Why are these two postierors so different, ?floating point precision, ?scaling issue

specification

#1

Hi

I’m trying to understand why with the following model cumulative_R has a much narrower posterior than cumulative_ncp, given that I would expect them to be identical.

In this model there are two rates, things that vary at rate N and things that vary at rate day;
cumulative_ncp is the sum of the variable delta varying at N.
while cumulative_R is the sum of delta (as in this cut-down version of the model delta = R) varying at day. both are then scaled to the same units.

In my test case where the sum of delta x 86400 is known to be (-)700.
The final value of cumulative_R is 697.7598-701.9972 (5-95% quantile range) while
cumulative_ncp is -689.3504-704.6502.

data {
  int<lower=0> N;
  int<lower=0> N_day;
  int<lower=0> day[N];
  real C[N];
  real kw[N];
  real B[N];
  real hm[N];
  real dhdt[N];
  real Csat[N];
  real dt;
}

parameters {
  real<lower=0> sigma;
  real<lower=0> Cb[N_day];
  real<lower=0> R[N_day];
}

transformed parameters {
  real C_hat[N-1];
  real delta[N-1];

  for(n in 1:N-1){
    delta[n] = 0 - R[day[n]];
    C_hat[n] = (exp(-(dt*(kw[n] + dhdt[n]))/hm[n]) * (dhdt[n] * (Cb[day[n]] * (exp((dt*(kw[n] + dhdt[n]))/hm[n]) - 1) + C[n]) + (delta[n]) * (exp((dt * (kw[n] + dhdt[n]))/hm[n]) - 1) + kw[n] * ( (Csat[n] * ((B[n]) + 1)) * (exp((dt * (kw[n] + dhdt[n]))/hm[n]) - 1) + C[n])))/(kw[n] + dhdt[n]);
  }
}

model {
 sigma ~ normal(0, 1);
 R ~ normal(0, 1);
 Cb ~ normal(200, 10);

 for(n in 2:N){
   C[n] ~ normal(C_hat[n-1], sigma);
 }
}

generated quantities{
  vector[N-1] cumulative_ncp;
  vector[N_day] cumulative_R;

  for(n in 1:N-1){
    cumulative_ncp[n] = (delta[day[n]]); // mmol m-2 s-1
  }
  cumulative_ncp = cumulative_sum(ncp * dt); // mmol m-2 day-1

  for(d in 1:N_day){
    cumulative_R[d] = (R[d]) * 86400; // mmol m-2 day-1
  }
  cumulative_R = cumulative_sum(cumulative_R);
}

#2

I’m not sure I understand which quantities in the posterior you expect to be the same or why.
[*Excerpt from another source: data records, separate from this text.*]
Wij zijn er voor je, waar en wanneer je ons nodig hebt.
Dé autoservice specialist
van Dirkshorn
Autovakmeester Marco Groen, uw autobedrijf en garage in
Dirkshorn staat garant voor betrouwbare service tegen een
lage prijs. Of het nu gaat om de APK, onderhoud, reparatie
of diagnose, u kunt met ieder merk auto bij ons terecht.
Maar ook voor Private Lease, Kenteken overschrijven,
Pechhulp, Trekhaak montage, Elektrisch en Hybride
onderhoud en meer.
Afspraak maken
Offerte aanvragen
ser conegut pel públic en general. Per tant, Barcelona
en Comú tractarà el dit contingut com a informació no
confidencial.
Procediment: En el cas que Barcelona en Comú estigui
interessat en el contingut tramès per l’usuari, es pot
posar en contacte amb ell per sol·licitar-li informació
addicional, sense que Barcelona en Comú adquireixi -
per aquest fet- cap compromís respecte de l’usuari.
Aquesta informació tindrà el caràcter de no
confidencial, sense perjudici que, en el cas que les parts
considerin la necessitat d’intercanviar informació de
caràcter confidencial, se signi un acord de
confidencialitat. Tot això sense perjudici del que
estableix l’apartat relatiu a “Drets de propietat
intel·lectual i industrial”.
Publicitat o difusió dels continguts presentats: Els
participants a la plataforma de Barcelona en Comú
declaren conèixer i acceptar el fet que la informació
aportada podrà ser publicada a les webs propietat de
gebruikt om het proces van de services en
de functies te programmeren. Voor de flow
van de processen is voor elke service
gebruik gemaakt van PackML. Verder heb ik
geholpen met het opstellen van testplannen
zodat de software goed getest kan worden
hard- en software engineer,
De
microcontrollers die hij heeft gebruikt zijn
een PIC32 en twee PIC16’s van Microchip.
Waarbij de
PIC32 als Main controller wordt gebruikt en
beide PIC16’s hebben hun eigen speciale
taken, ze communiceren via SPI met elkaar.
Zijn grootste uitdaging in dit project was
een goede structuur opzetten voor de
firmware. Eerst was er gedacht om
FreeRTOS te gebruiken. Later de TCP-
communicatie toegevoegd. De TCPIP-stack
You have two vector quantities of different lengths, cumulative_ncp and cumulative_R, but you seem to be reporting a single interval. Are you comparing the final entries cumulative_R[N_day] and cumulative_ncp[N - 1]?


#3

Yes, sorry, just the final values, I should have used sum rather than cumulative sum in this example.


#4

That’s much more error than you’d expect from just floating point precision. Are you usre those two quantities you’re computing will be exactly the same?


#5

It should be if I’d coded it correctly. But I haven’t and writing out this explanation has revealed the mistake I’d made.
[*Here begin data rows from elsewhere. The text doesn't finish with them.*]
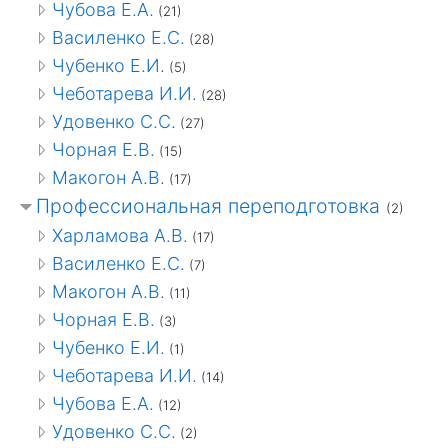
Чубова Е.А.
(21)
Василенко Е.С.
(28)
Чубенко Е.И.
(5)
Чеботарева И.И.
(28)
Удовенко С.С.
(27)
Чорная Е.В.
(15)
Макогон А.В.
(17)
Профессиональная переподготовка
(2)
Харламова А.В.
(17)
Василенко Е.С.
(7)
Макогон А.В.
(11)
Чорная Е.В.
(3)
Чубенко Е.И.
(1)
Чеботарева И.И.
(14)
Чубова Е.А.
(12)
Удовенко С.С.
(2)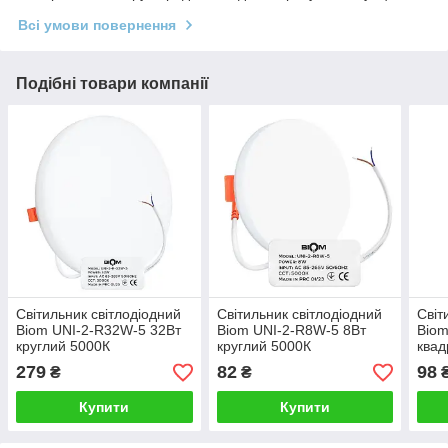
Всі умови повернення
Подібні товари компанії
Світильник світлодіодний
Світильник світлодіодний
Світ
Biom UNI-2-R32W-5 32Вт
Biom UNI-2-R8W-5 8Вт
Biom
круглий 5000К
круглий 5000К
квад
279
82
98
₴
₴
Купити
Купити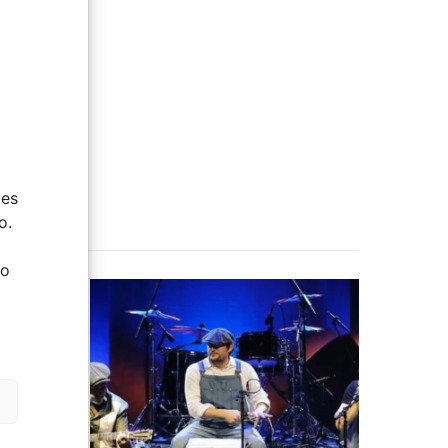
ies
o.
do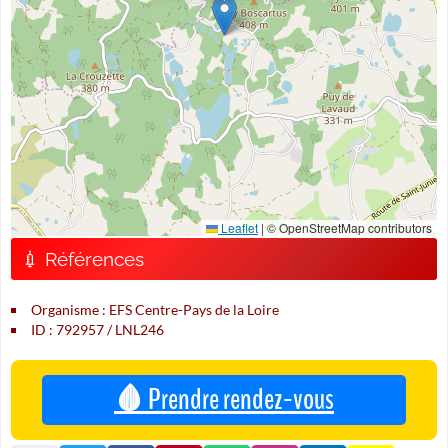
Leaflet
|
© OpenStreetMap contributors
💉 Références
Organisme : EFS Centre-Pays de la Loire
ID : 792957 / LNL246
🩸 Prendre rendez-vous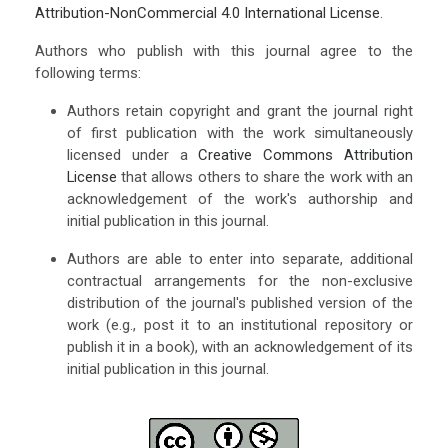
Attribution-NonCommercial 4.0 International License
.
Authors who publish with this journal agree to the
following terms:
Authors retain copyright and grant the journal right
of first publication with the work simultaneously
licensed under a
Creative Commons Attribution
License
that allows others to share the work with an
acknowledgement of the work's authorship and
initial publication in this journal.
Authors are able to enter into separate, additional
contractual arrangements for the non-exclusive
distribution of the journal's published version of the
work (e.g., post it to an institutional repository or
publish it in a book), with an acknowledgement of its
initial publication in this journal.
N has length 336, N_day is 14 and dt is 3600.
There are 24 N for each day

so

for( n in 1:N-1){
    delta[n] = 0 - R[day[n]];
}

should be assigning the same value to delta for each 24 N. i.e. R is constant over a day.

So in the generated quantities block is where I’ve made the mistake:

for(n in 1:N-1{
    ncp[n] = delta[day[n]];
}
cumulative_ncp = cumulative_sum(ncp * dt);

This should assign delta for each n to a new variable, which then gets scaled.

Simply put, it should be:

ncp[n] = delta[n];

Thanks for your time Bob, marking this as solved.